WHAT THE EXERCISE ASKS
Write out the entries word for word, starting with the line that contains "phylum: Arthropoda" and ending with the line that contains "scientific name: Suillia convergens", both of those lines included.

INPUT ROWS

####

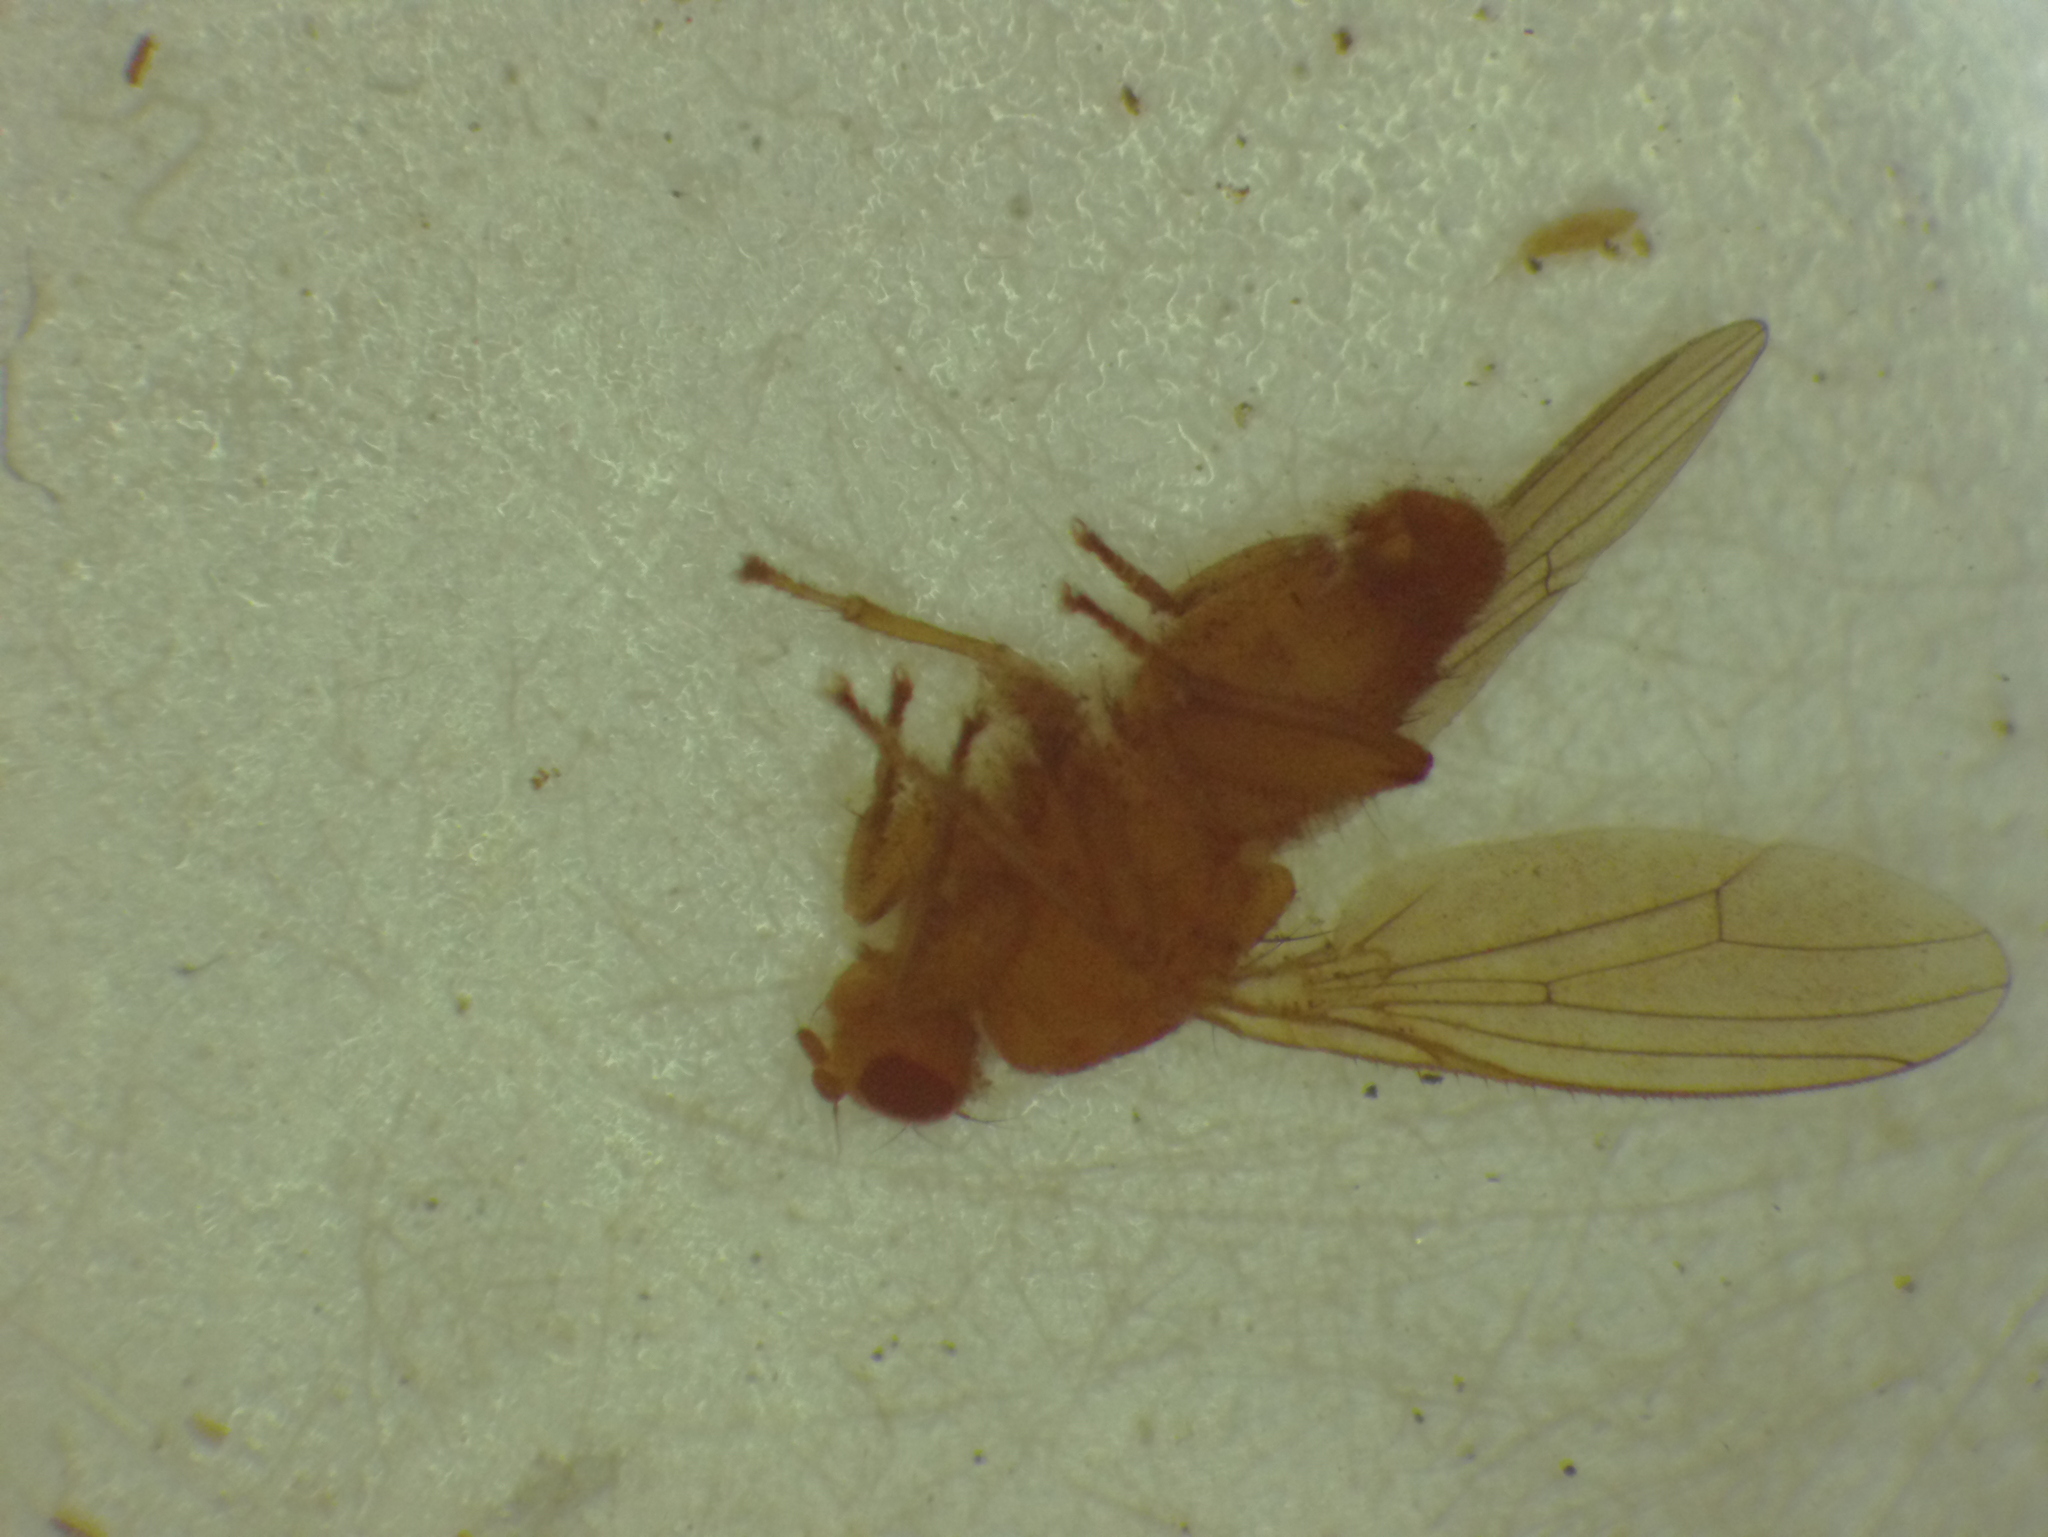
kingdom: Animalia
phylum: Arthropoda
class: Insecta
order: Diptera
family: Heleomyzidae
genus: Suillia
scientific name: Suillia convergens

####

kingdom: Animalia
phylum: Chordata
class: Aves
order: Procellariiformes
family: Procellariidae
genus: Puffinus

####

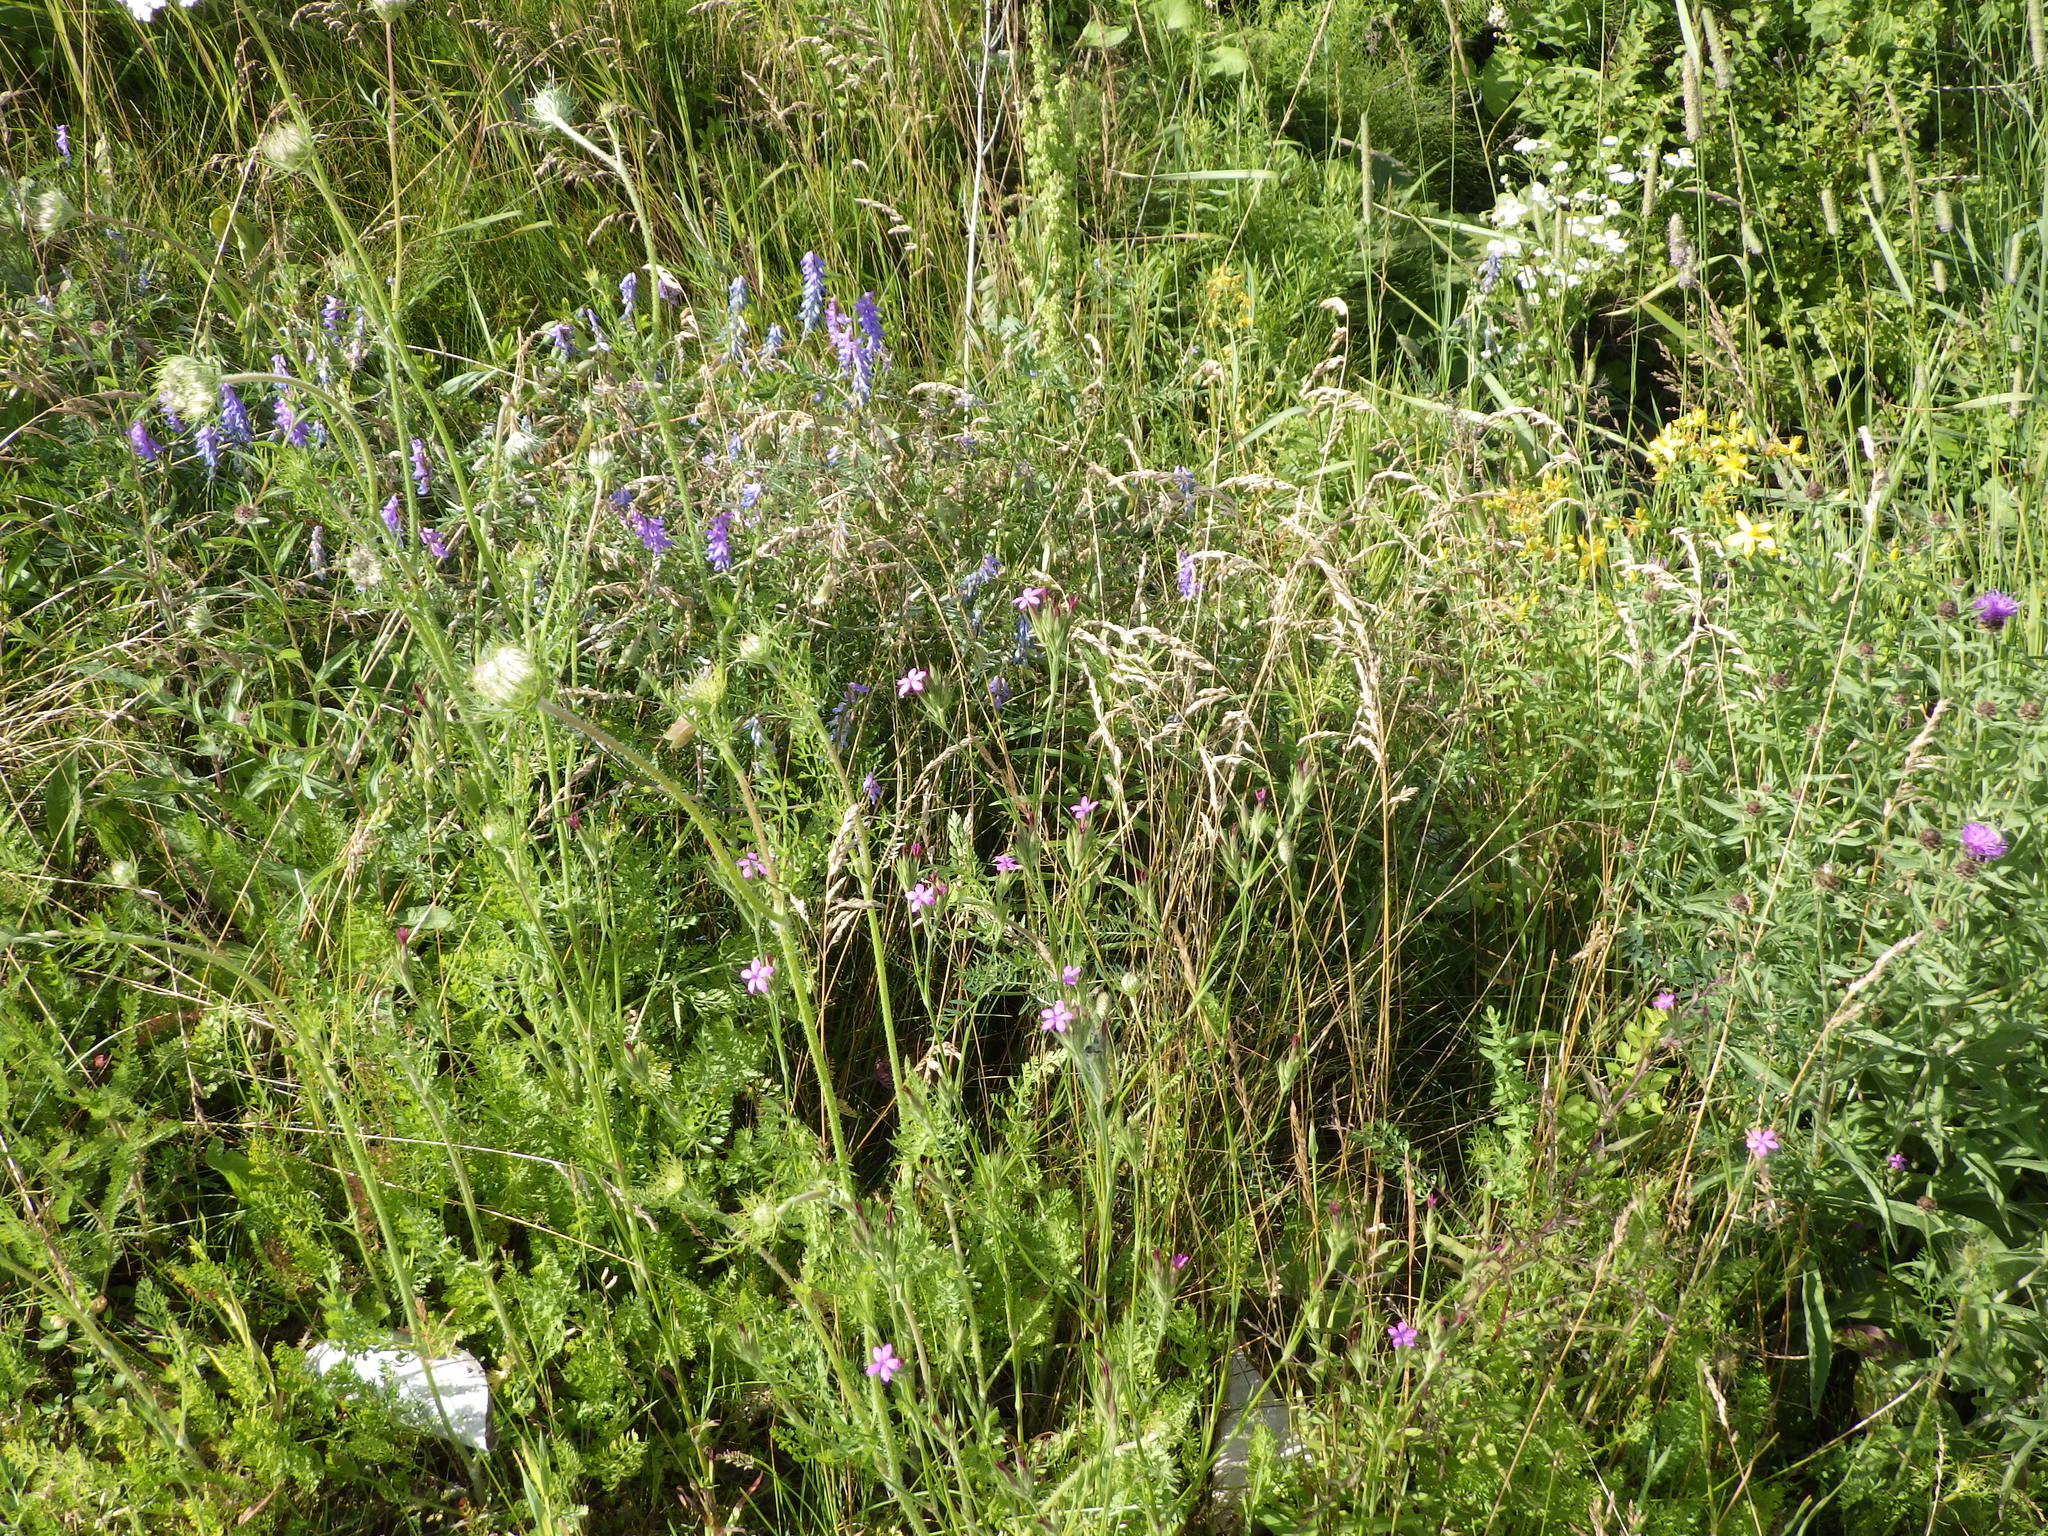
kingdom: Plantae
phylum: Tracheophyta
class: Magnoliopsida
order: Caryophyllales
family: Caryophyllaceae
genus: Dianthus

####

SOLUTION TO THE PROBLEM
phylum: Arthropoda
class: Insecta
order: Diptera
family: Heleomyzidae
genus: Suillia
scientific name: Suillia convergens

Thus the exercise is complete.